Personal information
- Born: July 17, 1981 (age 44) Denver, Colorado, U.S.
- Height: 6 ft 2 in (1.88 m)
- Weight: 200 lb (91 kg; 14 st)
- Sporting nationality: United States
- Residence: Scottsdale, Arizona, U.S.

Career
- College: Duke University
- Turned professional: 2004
- Former tours: PGA Tour Gateway Tour
- Professional wins: 1

Best results in major championships
- Masters Tournament: DNP
- PGA Championship: DNP
- U.S. Open: CUT: 2004
- The Open Championship: DNP

= Leif Olson =

American professional golfer (born 1981)

Leif Olson (born July 17, 1981) is an American professional golfer who played on the PGA Tour.

== Early life and amateur career ==
In 1981, Olson was born in Denver, Colorado. He played college golf from 1999 to 2003 at Duke University.

==Professional career==
In 2004, Olson turned pro. He earned his 2009 PGA Tour card through 2008 Q-School. In his first 14 events on tour, Olson only made three cuts. Olson won a BMW Z4 Roadster at the 2009 RBC Canadian Open when he recorded a hole in one on the 15th hole at Glen Abbey Golf Course. It was a very bizarre hole in one.
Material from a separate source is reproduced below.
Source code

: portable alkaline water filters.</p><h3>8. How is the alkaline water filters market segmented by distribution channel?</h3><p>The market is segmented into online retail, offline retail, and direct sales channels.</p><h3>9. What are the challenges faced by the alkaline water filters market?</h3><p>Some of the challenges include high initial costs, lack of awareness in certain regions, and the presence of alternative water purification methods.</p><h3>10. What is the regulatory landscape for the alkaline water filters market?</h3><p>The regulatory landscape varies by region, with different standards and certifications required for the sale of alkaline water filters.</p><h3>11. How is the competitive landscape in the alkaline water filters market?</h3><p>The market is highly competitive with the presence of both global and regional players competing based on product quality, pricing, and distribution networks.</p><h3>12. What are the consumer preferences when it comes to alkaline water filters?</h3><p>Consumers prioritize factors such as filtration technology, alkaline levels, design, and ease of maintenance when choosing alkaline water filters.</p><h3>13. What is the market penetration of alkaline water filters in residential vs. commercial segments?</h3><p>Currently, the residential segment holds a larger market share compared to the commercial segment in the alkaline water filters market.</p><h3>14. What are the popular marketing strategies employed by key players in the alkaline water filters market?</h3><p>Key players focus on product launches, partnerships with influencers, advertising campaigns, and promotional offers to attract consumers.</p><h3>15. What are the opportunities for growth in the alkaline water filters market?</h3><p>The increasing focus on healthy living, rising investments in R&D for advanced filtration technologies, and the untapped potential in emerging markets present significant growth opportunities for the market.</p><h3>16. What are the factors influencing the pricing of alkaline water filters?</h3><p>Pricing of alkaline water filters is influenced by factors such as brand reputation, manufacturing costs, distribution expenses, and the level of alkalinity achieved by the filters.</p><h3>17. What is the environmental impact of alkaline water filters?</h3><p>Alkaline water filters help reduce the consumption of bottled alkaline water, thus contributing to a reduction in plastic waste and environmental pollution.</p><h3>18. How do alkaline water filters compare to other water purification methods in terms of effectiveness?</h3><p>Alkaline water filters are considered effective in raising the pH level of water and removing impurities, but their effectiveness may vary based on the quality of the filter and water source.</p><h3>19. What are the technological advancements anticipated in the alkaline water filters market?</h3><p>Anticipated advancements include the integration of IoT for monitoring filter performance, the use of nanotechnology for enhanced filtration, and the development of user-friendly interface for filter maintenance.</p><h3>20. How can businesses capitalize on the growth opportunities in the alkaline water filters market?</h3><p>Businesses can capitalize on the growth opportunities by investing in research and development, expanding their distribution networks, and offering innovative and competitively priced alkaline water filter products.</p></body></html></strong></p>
Olson's ball landed past the hole, rolled down the slope towards the hole and deflected off another player's ball which redirected it into the cup.

Olson finished a career-best third place at the Turning Stone Resort Championship in 2009, just one stroke out of a playoff that was won by Matt Kuchar.

==Professional wins (1)==
===Gateway Tour wins (1)===

| No. | Date | Tournament | Winning score | Margin of victory | Runner-up |
|---|---|---|---|---|---|
| 1 | Aug 1, 2008 | Beach Summer 7 | −12 (65-69-70=204) | 1 stroke | USA Bobby Collins |

==Results in major championships==

| Tournament | 2004 |
|---|---|
| U.S. Open | CUT |

CUT = missed the half-way cut

Note: Olson only played in the U.S. Open.